Então, Julio Medem já era uma estrela. E usando da sua influência resolveu, em 2003, gravar um documentário sobre o polêmico conflito basco, que muito lhe é caro. "La Pelota Basca - La Piel Contra la Piedra" mexeu com um tema bastante complicado dentro do contexto espanhol e Julio Medem esteve, por alguns anos, no centro de uma batalha na qual a quantidade de aliados era a mesma de inimigos. Por falar abertamente da situação atual do País Basco, do ETA, do euskera (lingua do país) e outros temas pertinentes, o diretor foi alvo de muitas críticas e boicotes, mas também de muito apoio popular. Houve um verdadeiro movimento de boicote ao filme, ao mesmo tempo que outro movimento apoiava o documentário, julgando-o necessário para que não só os espanhóis, mas o mundo inteiro se enterasse do que de fato acontece dentro do País Basco.
Tudo isso resultou num inferno astral para Julio Medem, que entrou em depressão e quase desiste do cinema. Mas acabou voltando com um projeto audacioso e, segundo ele mesmo, bem diferente de tudo o que já havia feito. Trata-se de "Caótica Ana", que acaba de ser lançado nos cinemas espanhóis e já divide opiniões. Conta a história de Ana, uma pintora (personagem baseado na falecida irmã do diretor) que faz uma estranha viagem ao seu inconsciente. O longa ainda não tem previsão de estréia no Brasil.
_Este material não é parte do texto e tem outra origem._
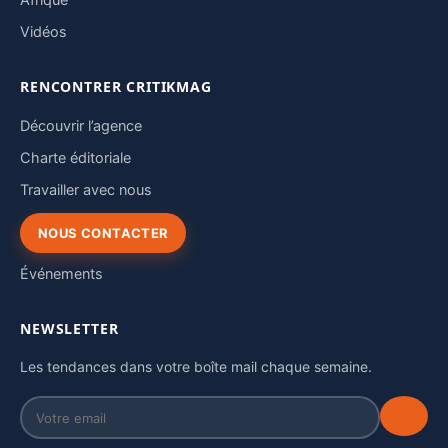
Afrique
Vidéos
RENCONTRER CRITIKMAG
Découvrir l’agence
Charte éditoriale
Travailler avec nous
NOUS CONTACTER
Événements
NEWSLETTER
Les tendances dans votre boîte mail chaque semaine.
Julio Medem, durante toda sua filmografia, trabalhou quase sempre com os mesmo atores e equipe técnica, outra característica forte de sua autoria no cinema. Atores como Emma Suaréz, Carmelo Gómez, Txema Blasco, Nancho Novo e Karra Elejalde são alguns dos que trabalharam com ele em pelo menos três filmes seguidos. Também atores como Javiér Cámara, Paz Vega e Najwa Nimri ficaram conhecidos somente depois de estar em um dos seus filmes, sendo logo "roubados" por cineastas como Alejandro Amenábar e Pedro Almodóvar. Também o músico Alberto Iglesias (hoje conhecido pelas trilhas sonoras dos filmes de Almodóvar e pela de "O Jardineiro Fiel", de Fernando Meirelles) foi o responsável pela trilha sonora de todos os filmes de Julio Medem, com exceção de "Caótica Ana", o que representa ainda mais um detalhe da profunda mudança pela qual passa o diretor.
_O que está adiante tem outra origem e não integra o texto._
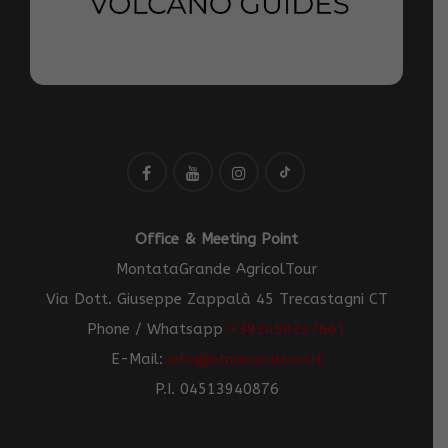
Office & Meeting Point
MontataGrande AgricolTour
Via Dott. Giuseppe Zappalà 45 Trecastagni CT
Phone / Whatsapp
+393459237661
E-Mail:
info@etnaexcursion.it
P.I. 04513940876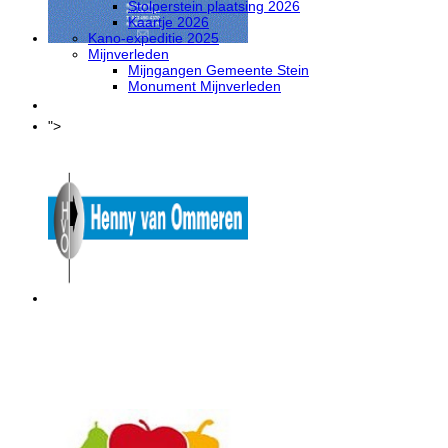
Stolperstein plaatsing 2026
Kaartje 2026
Kano-expeditie 2025
Mijnverleden
Montagebedrijf Gulpen
Mijngangen Gemeente Stein
Monument Mijnverleden
Sponsoring
Login
">
Henny van Ommeren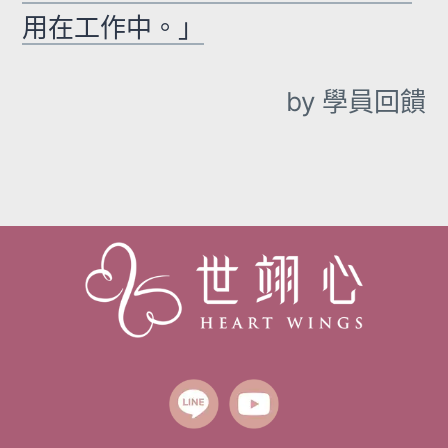
用在工作中。」
by 學員回饋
Mas de qualquer forma, com profundas transormações ou não, o fato é que Julio Medem é uma figura essencial na cinematografia espanhola, não só pelo seu sucesso e projeção internacional, mas por representar uma outra linha, outra estilo de se fazer cinema dentro de uma filmografia nacional muitas vezes repetitiva. Medem conseguiu imprimir suas peculiaridades em filme muito particulares e que, ainda por cima, caíram na graça do público, e o cinema espanhol já não pode ignorá-lo.